Wednesday, November 20, 2013

Blank slates

There is nothing as intimidating as a blank slate. It's kinda funny how true that is. You sit down and think and ponder and come up with all these great ideas. Then you sit down and that first, blank page just stares at you and says, "Ha! You thought you were so big with your grand ideas, but now you don't know how to start them!" This is true no matter what you're doing, from meeting four strangers on the internet and creating a campaign for them to writing the very first post of your blog. Well, at least it's true for me.

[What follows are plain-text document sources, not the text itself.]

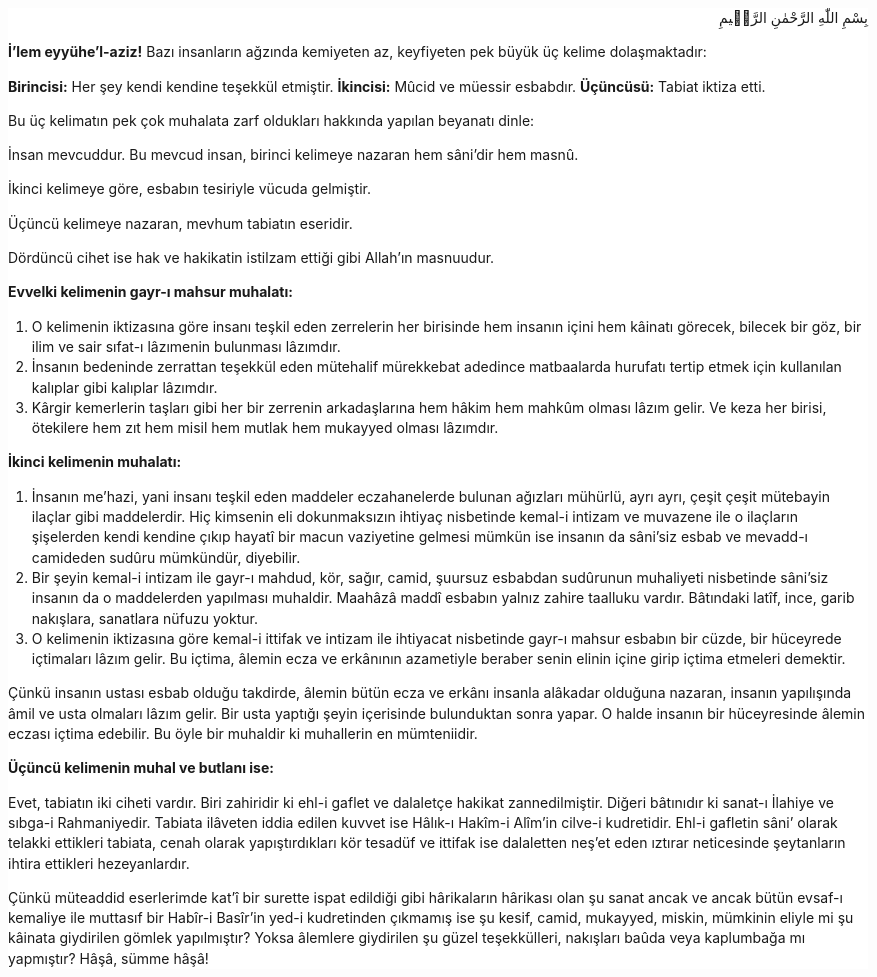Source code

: <p class="arabic" dir="rtl">بِسْمِ اللّٰهِ الرَّحْمٰنِ الرَّحٖيمِ</p>

**İ’lem eyyühe’l-aziz!** Bazı insanların ağzında kemiyeten az, keyfiyeten pek büyük üç kelime dolaşmaktadır:

**Birincisi:** Her şey kendi kendine teşekkül etmiştir.
**İkincisi:** Mûcid ve müessir esbabdır.
**Üçüncüsü:** Tabiat iktiza etti.

Bu üç kelimatın pek çok muhalata zarf oldukları hakkında yapılan beyanatı dinle:

İnsan mevcuddur. Bu mevcud insan, birinci kelimeye nazaran hem sâni’dir hem masnû.

İkinci kelimeye göre, esbabın tesiriyle vücuda gelmiştir.

Üçüncü kelimeye nazaran, mevhum tabiatın eseridir.

Dördüncü cihet ise hak ve hakikatin istilzam ettiği gibi Allah’ın masnuudur.

**Evvelki kelimenin gayr-ı mahsur muhalatı:**

1. O kelimenin iktizasına göre insanı teşkil eden zerrelerin her birisinde hem insanın içini hem kâinatı görecek, bilecek bir göz, bir ilim ve sair sıfat-ı lâzımenin bulunması lâzımdır.
2. İnsanın bedeninde zerrattan teşekkül eden mütehalif mürekkebat adedince matbaalarda hurufatı tertip etmek için kullanılan kalıplar gibi kalıplar lâzımdır.
3. Kârgir kemerlerin taşları gibi her bir zerrenin arkadaşlarına hem hâkim hem mahkûm olması lâzım gelir. Ve keza her birisi, ötekilere hem zıt hem misil hem mutlak hem mukayyed olması lâzımdır.

**İkinci kelimenin muhalatı:**

1. İnsanın me’hazi, yani insanı teşkil eden maddeler eczahanelerde bulunan ağızları mühürlü, ayrı ayrı, çeşit çeşit mütebayin ilaçlar gibi maddelerdir. Hiç kimsenin eli dokunmaksızın ihtiyaç nisbetinde kemal-i intizam ve muvazene ile o ilaçların şişelerden kendi kendine çıkıp hayatî bir macun vaziyetine gelmesi mümkün ise insanın da sâni’siz esbab ve mevadd-ı camideden sudûru mümkündür, diyebilir.
2. Bir şeyin kemal-i intizam ile gayr-ı mahdud, kör, sağır, camid, şuursuz esbabdan sudûrunun muhaliyeti nisbetinde sâni’siz insanın da o maddelerden yapılması muhaldir. Maahâzâ maddî esbabın yalnız zahire taalluku vardır. Bâtındaki latîf, ince, garib nakışlara, sanatlara nüfuzu yoktur.
3. O kelimenin iktizasına göre kemal-i ittifak ve intizam ile ihtiyacat nisbetinde gayr-ı mahsur esbabın bir cüzde, bir hüceyrede içtimaları lâzım gelir. Bu içtima, âlemin ecza ve erkânının azametiyle beraber senin elinin içine girip içtima etmeleri demektir.

Çünkü insanın ustası esbab olduğu takdirde, âlemin bütün ecza ve erkânı insanla alâkadar olduğuna nazaran, insanın yapılışında âmil ve usta olmaları lâzım gelir. Bir usta yaptığı şeyin içerisinde bulunduktan sonra yapar. O halde insanın bir hüceyresinde âlemin eczası içtima edebilir. Bu öyle bir muhaldir ki muhallerin en mümteniidir.

**Üçüncü kelimenin muhal ve butlanı ise:**

Evet, tabiatın iki ciheti vardır. Biri zahiridir ki ehl-i gaflet ve dalaletçe hakikat zannedilmiştir. Diğeri bâtınıdır ki sanat-ı İlahiye ve sıbga-i Rahmaniyedir. Tabiata ilâveten iddia edilen kuvvet ise Hâlık-ı Hakîm-i Alîm’in cilve-i kudretidir. Ehl-i gafletin sâni’ olarak telakki ettikleri tabiata, cenah olarak yapıştırdıkları kör tesadüf ve ittifak ise dalaletten neş’et eden ıztırar neticesinde şeytanların ihtira ettikleri hezeyanlardır.

Çünkü müteaddid eserlerimde kat’î bir surette ispat edildiği gibi hârikaların hârikası olan şu sanat ancak ve ancak bütün evsaf-ı kemaliye ile muttasıf bir Habîr-i Basîr’in yed-i kudretinden çıkmamış ise şu kesif, camid, mukayyed, miskin, mümkinin eliyle mi şu kâinata giydirilen gömlek yapılmıştır? Yoksa âlemlere giydirilen şu güzel teşekkülleri, nakışları baûda veya kaplumbağa mı yapmıştır? Hâşâ, sümme hâşâ!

However, I have no troubles with actually building the world. For me, that's the easy part. I've been designing campaign worlds for a lot longer than I've actually been roleplaying. I found a copy of the red box Basic D&D books in the neighbor's trash, and fell in love. I devoured those books, and created many, many dungeons that never got played as I didn't have a group. As I grew older, I played a little 2e AD&D, but not much. Eventually I came across Rifts.

Now, I know that tons of people hate on Rifts for valid reasons, so I'll just say that a few house rules turned that system into one I loved. Plus, that game marked a turn around. I managed to convince my brother and a couple of friends to play, and that was what we did. And I pretty much always ran the games. But, boy, was I a lousy GM. I railroaded the players on half-baked plots that I was improvising as I went along. I'm surprised they played along. I'm sure it was mostly the setting, as that was what really made me love the system.

Over the years I would still design campaign stuff, but, outside a few small games that never went on for longer than a couple months, didn't play. Then, a few months ago, I met some folks on Reddit, and we started gaming. Well, the D&DNext game I joined started (and has been great fun) but the 3.5 game we tried to start never took off. So, I eventually decided I would DM and built a world.

Now, it's been 10 years since my last attempt at running a game. And I was pretty burnt out on always being the DM (seriously, I think there have only been like 3 games I've been a player, not counting games that ended up being just a single session) back then. Fortunately, I've found that the joy of creating a dungeon has come back. And, unlike my early dungeons, I've also got people to go through my dungeons!

Anyways, I've started this blog to chronicle the game I'm running and my thoughts on it, as well as how I set things up vs how they actually come out in the game itself. Because, if there's one very important lesson my railroading self needed to learn, it's that players always ruin the game you set up, and that makes it better.

Ha! Take that first page! You are blank no longer!